▶ [QUOTED PASSAGE]:

..........

This morning, at 06:15:00, I gave the cue to our station manager in one of the studios downstairs to begin the first break in our fall membership campaign. This has always worked in the past, but not this time. The people down in Membership Central are listening to the air signal, not a direct audio feed from my control room. That means John didn’t hear my cue until eight seconds after I actually gave it. Which means we had eight seconds of dead air. Then John started talking, but didn’t hear himself, and figured, perhaps, that I hadn’t brought up his microphone on my control board, or that there was some other problem. So he paused. And then when he heard himself eight seconds after he'd first opened his mouth, he figured out what the problem was and got the break started.
David Close, the local Morning Edition host next door at KUAZ, was monitoring the snafu, made a couple of phone calls and got a couple of engineers out of bed. We’d be running through several more breaks before anybody could get to our studios, so we needed a quick if temporary fix.

..........

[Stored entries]
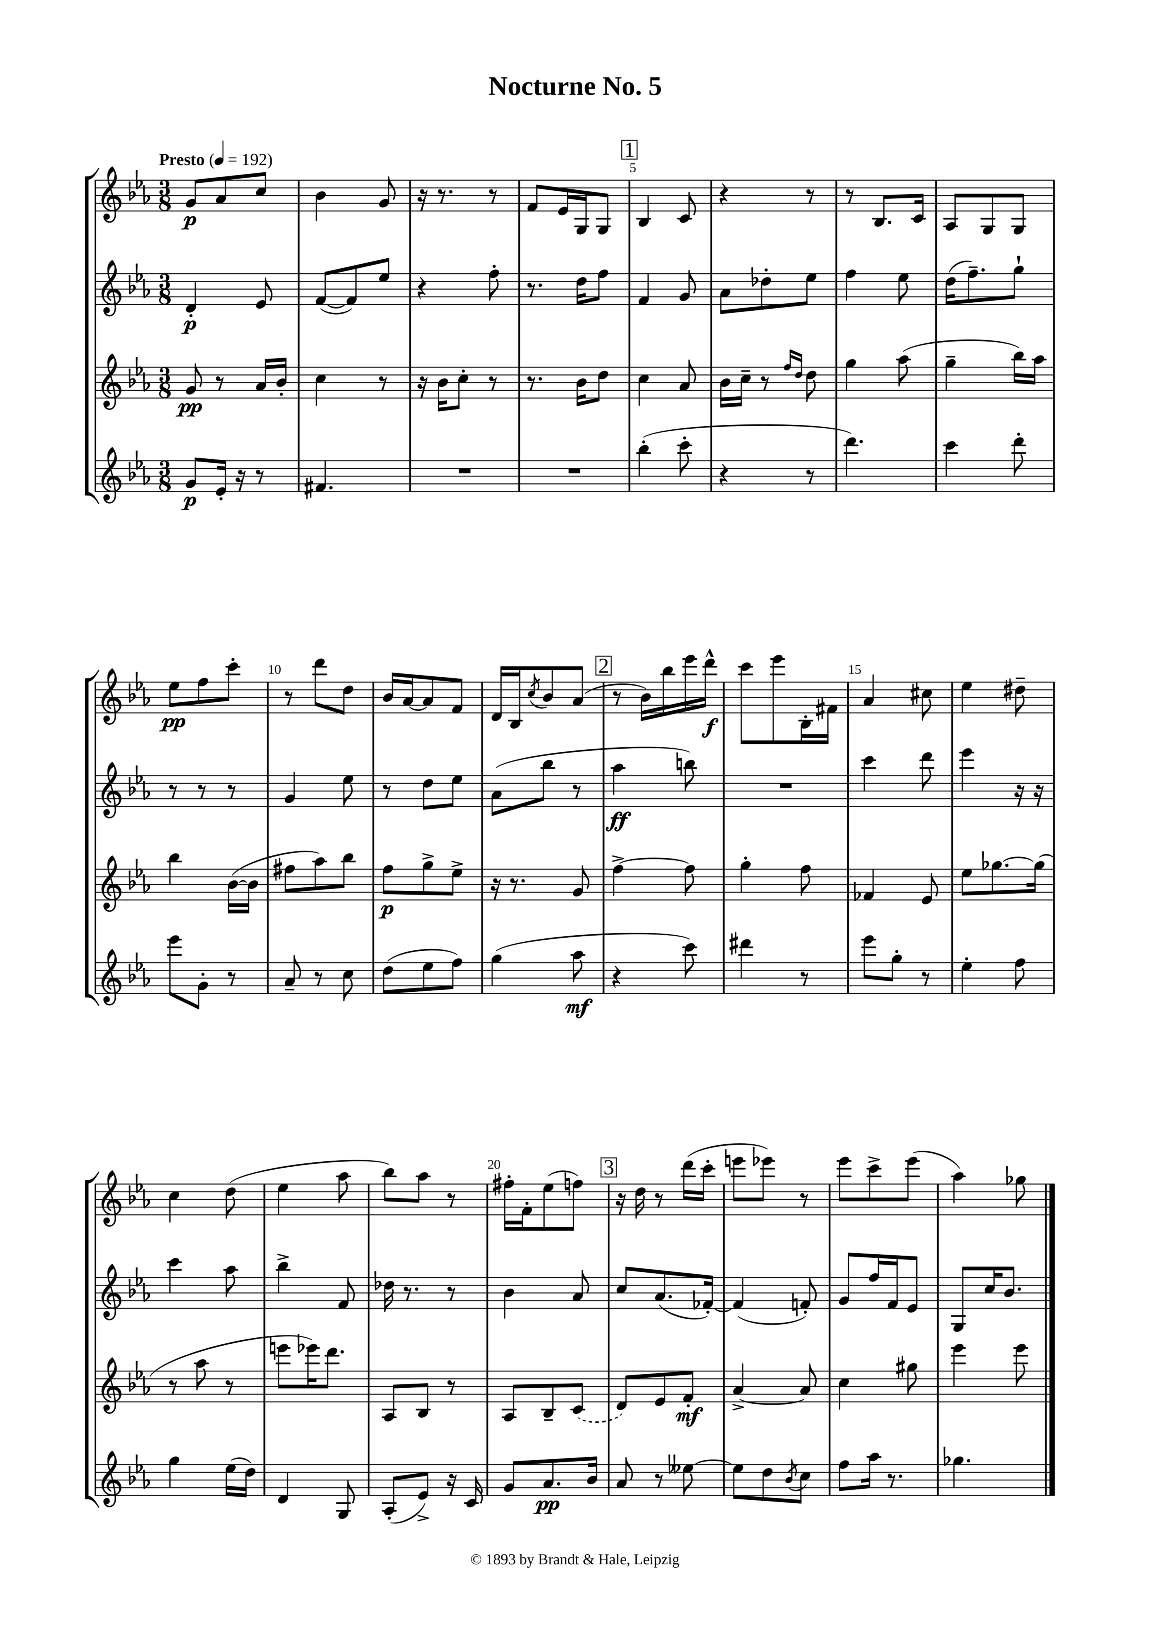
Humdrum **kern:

**kern	**kern	**kern	**kern
*staff4	*staff3	*staff2	*staff1
*clefG2	*clefG2	*clefG2	*clefG2
*k[b-e-a-]	*k[b-e-a-]	*k[b-e-a-]	*k[b-e-a-]
*M3/8	*M3/8	*M3/8	*M3/8
*MM192	*MM192	*MM192	*MM192
8g	8g	4d'	8g
16e-'	8r	.	8a-
16r	.	.	.
8r	16a-	8e-	8cc
.	16b-'	.	.
=	=	=	=
4.f#	4cc	([8f	4b-
.	.	8f])	.
.	8r	8ee-	8g
=	=	=	=
4.r	16r	4r	16r
.	16b-	.	8.r
.	8cc'	.	.
.	8r	8ff'	8r
=	=	=	=
4.r	8.r	8.r	8f
.	.	.	16e-
.	16b-	16dd	16G
.	8dd	8ff	8G
=	=	=	=
(4bb-'	4cc	4f	4B-
8ccc'	8a-	8g	8c
=	=	=	=
4r	16b-	8a-	4r
.	16cc~	.	.
.	8r	8dd-'	.
.	16qqff	.	.
.	16qqdd	.	.
8r	8dd	8ee-	8r
=	=	=	=
4.ddd)	4gg	4ff	8r
.	.	.	8.B-
.	(8aa-	8ee-	.
.	.	.	16c
=	=	=	=
4ccc	4gg~	(16dd	8A-
.	.	8.ff~)	.
.	.	.	8G
8ddd'	16bb-)	8gg`	8G
.	16aa-	.	.
=	=	=	=
8eee-	4bb-	8r	8ee-
8g'	.	8r	8ff
8r	([16b-	8r	8ccc'
.	16b-]	.	.
=	=	=	=
8a-~	8ff#	4g	8r
8r	8aa-)	.	8ddd
8cc	8bb-	8ee-	8dd
=	=	=	=
(8dd	8ff	8r	16b-
.	.	.	[16a-
8ee-	8gg^	8dd	8a-]
8ff)	8ee-^	8ee-	8f
=	=	=	=
(4gg	16r	(8a-	16d
.	8.r	.	16B-
.	.	.	8qcc
.	.	8bb-	8b-
8aa-	8g	8r	(8a-
=	=	=	=
4r	[4ff^	4aa-	8r
.	.	.	16b-)
.	.	.	16bb-
8ccc)	8ff]	8bb)	16eee-
.	.	.	16ddd^^
=	=	=	=
4ddd#	4gg'	4.r	8ccc
.	.	.	8eee-
8r	8ff	.	16B-'
.	.	.	16f#
=	=	=	=
8eee-	4f-	4ccc	4a-
8gg'	.	.	.
8r	8e-	8ddd	8cc#
=	=	=	=
4ee-'	8ee-	4eee-	4ee-
.	[8.gg-	.	.
8ff	.	16r	8dd#~
.	(16gg-]	16r	.
=	=	=	=
4gg	8r	4ccc	4cc
.	8aa-	.	.
(16ee-	8r	8aa-	(8dd
16dd)	.	.	.
=	=	=	=
4d	8eee	4bb-^	4ee-
.	16eee-)	.	.
.	8.ddd	.	.
8G	.	8f	8aa-
=	=	=	=
(8A-'	8A-	16dd-	8bb-)
.	.	8.r	.
8e-^)	8B-	.	8aa-
16r	8r	8r	8r
16c	.	.	.
=	=	=	=
8g	8A-	4b-	16ff#'
.	.	.	16f'
8.a-	8B-~	.	(8ee-
.	(8c	8a-	8ff)
16b-	.	.	.
=	=	=	=
8a-	8d)	8cc	16r
.	.	.	16dd
8r	8e-	(8.a-	8r
[8ee--	8f'	.	(16ddd
.	.	[16f-')	16ccc'
=	=	=	=
8ee--]	[4a-^	(4f-]	8eee
8dd	.	.	8eee-)
8qb-	.	.	.
8cc	8a-]	8f')	8r
=	=	=	=
8ff	4cc	8g	8eee-
16aa-	.	16ff	8ccc^
8.r	.	16f	.
.	8gg#	8e-	(8eee-
=	=	=	=
4.gg-	4eee-	8G	4aa-)
.	.	16cc	.
.	.	8.b-	.
.	8eee-	.	8gg-
==	==	==	==
*-	*-	*-	*-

..........

▶ [GOAL OF THE EXERCISE]:
According to the account of the membership campaign break, why did John pause after he started talking?

▶ [FULL RESPONSE]:
John paused because he couldn't hear himself when he began talking. He guessed that his microphone hadn't been brought up on the control board or that something else had gone wrong. The people in Membership Central were listening to the air signal, so he didn't hear himself until eight seconds after he started.